Feedback, the environmental and food waste charity, said COP26 had failed to do enough to reduce emissions from the food sector, including methane from food waste and animal agriculture.

Pete Ritchie, an organic farmer and director of Nourish Scotland, said food systems as a whole were neglected at COP26, including the management of nitrogen.

He said efforts must now focus on ensuring farming and food systems are top of the agenda at COP27, in Sharm El Sheikh, Egypt. “Food systems will have to be absolutely central to the next COP,” he said.

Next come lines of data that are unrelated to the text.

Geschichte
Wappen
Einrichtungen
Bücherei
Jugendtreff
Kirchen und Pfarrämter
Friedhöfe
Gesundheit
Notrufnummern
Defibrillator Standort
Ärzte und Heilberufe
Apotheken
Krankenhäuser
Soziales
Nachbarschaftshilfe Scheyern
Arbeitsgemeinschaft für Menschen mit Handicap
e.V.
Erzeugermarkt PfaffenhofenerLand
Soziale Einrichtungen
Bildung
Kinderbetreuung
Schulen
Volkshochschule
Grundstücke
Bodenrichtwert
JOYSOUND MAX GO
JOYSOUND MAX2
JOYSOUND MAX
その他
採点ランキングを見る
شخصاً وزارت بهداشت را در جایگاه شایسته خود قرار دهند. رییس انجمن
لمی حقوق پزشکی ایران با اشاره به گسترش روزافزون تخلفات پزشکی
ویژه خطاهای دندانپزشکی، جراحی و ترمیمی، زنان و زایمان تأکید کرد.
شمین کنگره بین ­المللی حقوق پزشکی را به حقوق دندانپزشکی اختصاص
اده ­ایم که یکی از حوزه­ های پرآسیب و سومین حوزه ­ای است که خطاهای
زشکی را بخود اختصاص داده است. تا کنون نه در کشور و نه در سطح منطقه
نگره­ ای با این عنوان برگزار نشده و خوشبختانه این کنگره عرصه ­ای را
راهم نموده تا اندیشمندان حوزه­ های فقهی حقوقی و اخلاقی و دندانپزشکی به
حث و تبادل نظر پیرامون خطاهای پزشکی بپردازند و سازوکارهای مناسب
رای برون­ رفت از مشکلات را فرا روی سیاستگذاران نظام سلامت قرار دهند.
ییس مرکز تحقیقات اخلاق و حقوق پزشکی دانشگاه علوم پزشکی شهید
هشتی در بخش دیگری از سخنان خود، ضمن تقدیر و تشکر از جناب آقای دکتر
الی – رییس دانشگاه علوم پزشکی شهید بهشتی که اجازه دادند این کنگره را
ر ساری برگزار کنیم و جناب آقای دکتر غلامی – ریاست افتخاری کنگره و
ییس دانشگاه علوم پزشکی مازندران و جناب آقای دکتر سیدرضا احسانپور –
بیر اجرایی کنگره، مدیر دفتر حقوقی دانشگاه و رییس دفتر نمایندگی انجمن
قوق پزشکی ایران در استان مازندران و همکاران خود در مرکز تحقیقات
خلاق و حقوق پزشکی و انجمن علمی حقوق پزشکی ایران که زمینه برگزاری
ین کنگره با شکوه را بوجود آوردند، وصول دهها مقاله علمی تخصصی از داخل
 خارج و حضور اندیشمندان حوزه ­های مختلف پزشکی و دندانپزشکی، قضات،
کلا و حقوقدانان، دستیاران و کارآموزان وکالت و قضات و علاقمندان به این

How do you think farming can contribute to keeping global warming below 1.5 degrees? Comment below. 


Leave a Reply

    1. Well the UK Presidency is in charge until COP27 so there is an opportunity to keep pushing on climate change The Koronivia process is the UN’s effort to cut emissions from climate change and is also due to come up with some decisions at COP27 The NFU and Soil Association are both campaigning to strengthen these agreements. As individuals I think our best bet in just under a year is to engage vis these organisations. Be interested in more suggestions!

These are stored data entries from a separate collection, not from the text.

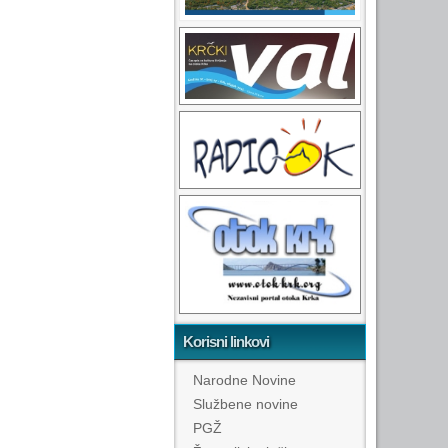
Korisni linkovi
Narodne Novine
Službene novine
PGŽ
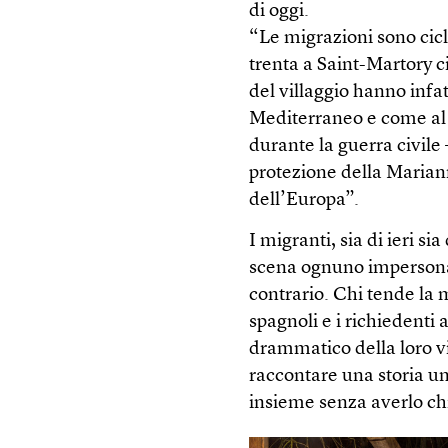
di oggi.
“Le migrazioni sono cicli
trenta a Saint-Martory ci
del villaggio hanno infat
Mediterraneo e come al
durante la guerra civile 
protezione della Marian
dell’Europa”.
I migranti, sia di ieri s
scena ognuno impersona s
contrario. Chi tende la m
spagnoli e i richiedenti 
drammatico della loro vi
raccontare una storia un
insieme senza averlo chi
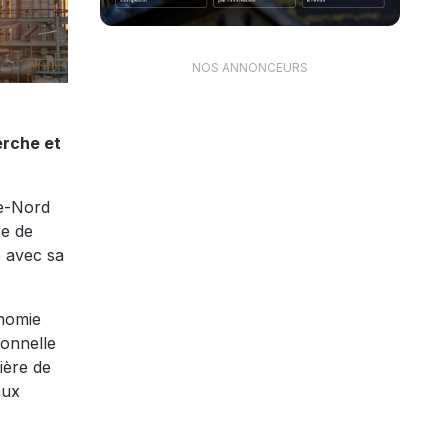
NOS ANNONCEURS
erche et
te-Nord
re de
é avec sa
onomie
ionnelle
ière de
aux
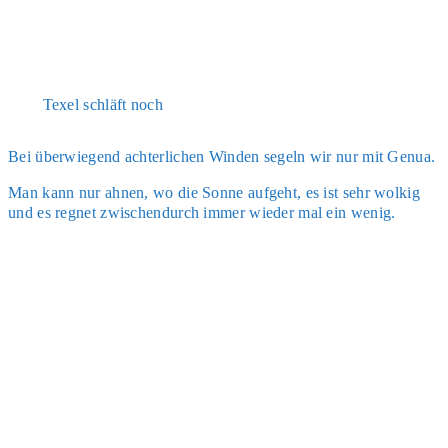
Texel schläft noch
Bei über­wie­gend ach­ter­li­chen Win­den segeln wir nur mit Genua.
Man kann nur ahnen, wo die Son­ne auf­geht, es ist sehr wol­kig
und es reg­net zwi­schen­durch immer wie­der mal ein wenig.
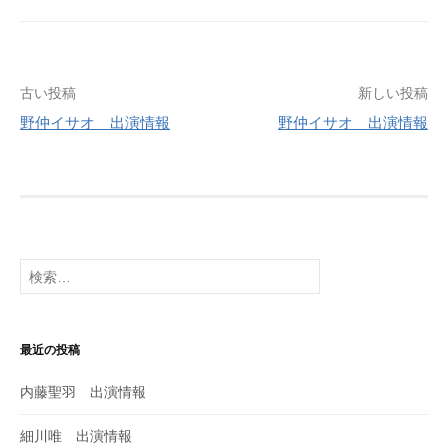
古い投稿
新しい投稿
野仲イサオ 出演情報
野仲イサオ 出演情報
投
稿
ナ
ビ
検
索
ゲ
:
ー
最近の投稿
シ
内藤聖羽 出演情報
ョ
ン
細川唯 出演情報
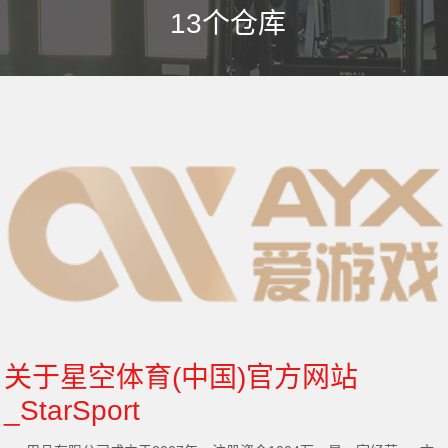
13
个仓库
关于星空体育(中国)官方网站
_StarSport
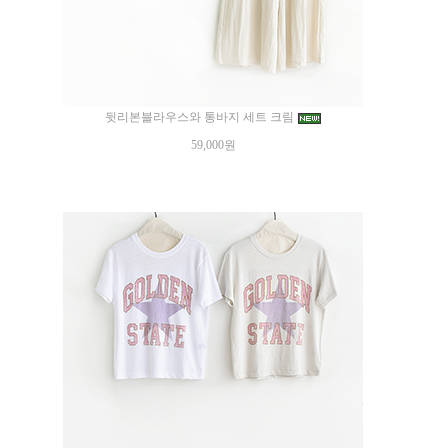
뒷리본블라우스와 통바지 세트 크림
59,000원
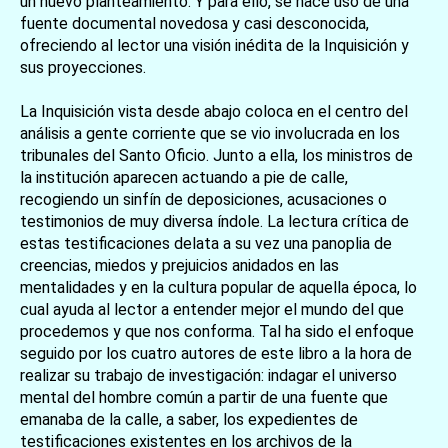
un nuevo planteamiento. Y para ello, se hace uso de una
fuente documental novedosa y casi desconocida,
ofreciendo al lector una visión inédita de la Inquisición y
sus proyecciones.
La Inquisición vista desde abajo coloca en el centro del
análisis a gente corriente que se vio involucrada en los
tribunales del Santo Oficio. Junto a ella, los ministros de
la institución aparecen actuando a pie de calle,
recogiendo un sinfín de deposiciones, acusaciones o
testimonios de muy diversa índole. La lectura crítica de
estas testificaciones delata a su vez una panoplia de
creencias, miedos y prejuicios anidados en las
mentalidades y en la cultura popular de aquella época, lo
cual ayuda al lector a entender mejor el mundo del que
procedemos y que nos conforma. Tal ha sido el enfoque
seguido por los cuatro autores de este libro a la hora de
realizar su trabajo de investigación: indagar el universo
mental del hombre común a partir de una fuente que
emanaba de la calle, a saber, los expedientes de
testificaciones existentes en los archivos de la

    The low emission food production is the one of the contributory factors to keep global warming controlled.

    Any food production system comprises of different stages that are inter-connected with each other and essentially starts from the production of raw materials. The production of raw materials has become the major importance in controlling Agri-food production and if this step is not monitored properly the damage done to the environment cannot be prevented. Why the production of raw material is so important because there are many non-controllable factors which could attribute negatively for the environmental pollution due to higher emissions mainly in open field Agri production methods. However, the followed-up steps such as pre-possessing, secondary processing and final processing step including adding value and in the final processing, the emission levels can be easy monitored and controlled to a higher degree unlike in the open field cultivation. Since the emissions in the later stages can be easily monitored and controlled effectively, the emission in production of raw materials must be given the highest priority and major importance in the complete chain of the food production.

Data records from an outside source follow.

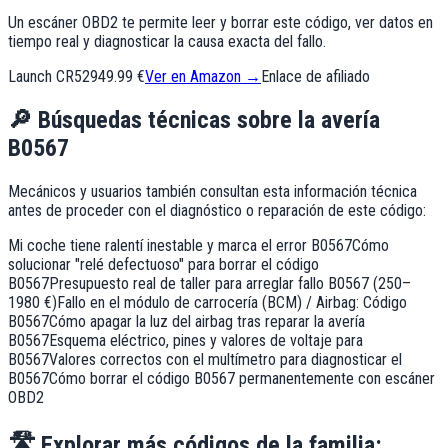
Un escáner OBD2 te permite leer y borrar este código, ver datos en
tiempo real y diagnosticar la causa exacta del fallo.
Launch CR529
49.99 €
Ver en Amazon →
Enlace de afiliado
🔎
Búsquedas técnicas sobre la avería
B0567
Mecánicos y usuarios también consultan esta información técnica
antes de proceder con el diagnóstico o reparación de este código:
Mi coche tiene ralentí inestable y marca el error B0567
Cómo
solucionar "relé defectuoso" para borrar el código
B0567
Presupuesto real de taller para arreglar fallo B0567 (250–
1980 €)
Fallo en el módulo de carrocería (BCM) / Airbag: Código
B0567
Cómo apagar la luz del airbag tras reparar la avería
B0567
Esquema eléctrico, pines y valores de voltaje para
B0567
Valores correctos con el multímetro para diagnosticar el
B0567
Cómo borrar el código B0567 permanentemente con escáner
OBD2
🛣️
Explorar más códigos de la familia:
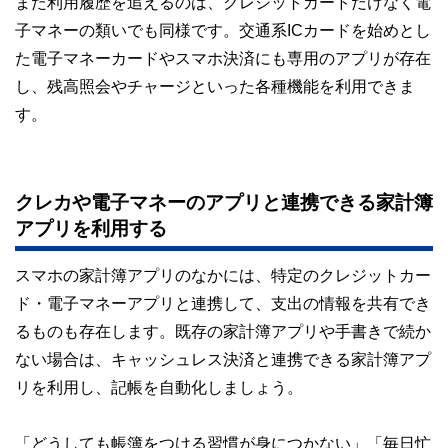
また利用履歴を追えるのは、クレジットカードだけなく電
子マネーの類いでも同様です。交通系ICカードを始めとし
た電子マネーカードやスマホ決済にも専用のアプリが存在
し、残高照会やチャージといった各種機能を利用できま
す。
クレカや電子マネーのアプリと連携できる家計簿
アプリを利用する
スマホの家計簿アプリのなかには、特定のクレジットカー
ド・電子マネーアプリと連携して、支出の情報を共有でき
るものも存在します。既存の家計簿アプリや手書きで続か
ない場合は、キャッシュレス決済と連携できる家計簿アプ
リを利用し、記帳を自動化しましょう。
「どうしても帳簿をつける習慣が身につかない」「毎日忙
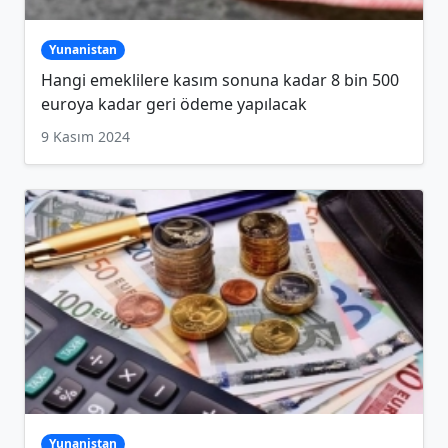
Yunanistan
Hangi emeklilere kasım sonuna kadar 8 bin 500
euroya kadar geri ödeme yapılacak
9 Kasım 2024
Yunanistan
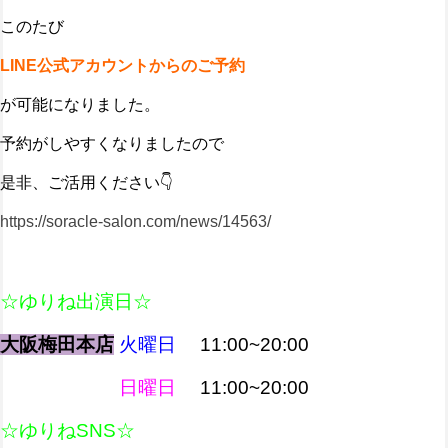
このたび
LINE公式アカウントからのご予約
が可能になりました。
予約がしやすくなりましたので
是非、ご活用ください👇️
https://soracle-salon.com/news/14563/
☆ゆりね出演日☆
大阪梅田本店
火曜日
11:00~20:00
日曜日
11:00~20:00
☆ゆりねSNS☆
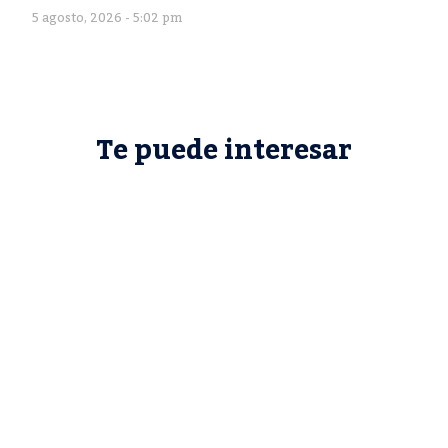
5 agosto, 2026 - 5:02 pm
Te puede interesar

    Most of the conventional or modern Agri production methods leave rooms for higher emission of GHG (Greenhouse gases) such as methane, carbon dioxide and nitrous oxides. Many research papers published have undoubtedly confirmed the GHG emissions and its relationship with soil and plant inputs. Based on many research findings, a high yielding Agri production method system can be proposed using bio-fertilizers consisting of selective ingredients with low input levels of organic Nitrogen(below1.5%). The applications of the selective combinations of different beneficial microbes sourced locally need further investigations prior to the introduction for commercial application on different crops. (Ground level experience of mine in commercial agriculture supported by R&D has resulted in remarkable results in Sri Lankan soils.) However, when the similar procedures are applied on the different Soils and climatic conditions along with the locally sourced beneficial microbes in the UK, a few research activities must be conducted with a selected university and a research institute in addition to the field trials in commercial farms on different crops. This approach will result in higher yielding, low emission Agri production and restoration of soil health. Reaching these three key aspects together show an approach or the way forward for food security, environmental protection, and the overall sustainability. Maintenance of soil health can also be supported by introducing Biochar at a stage.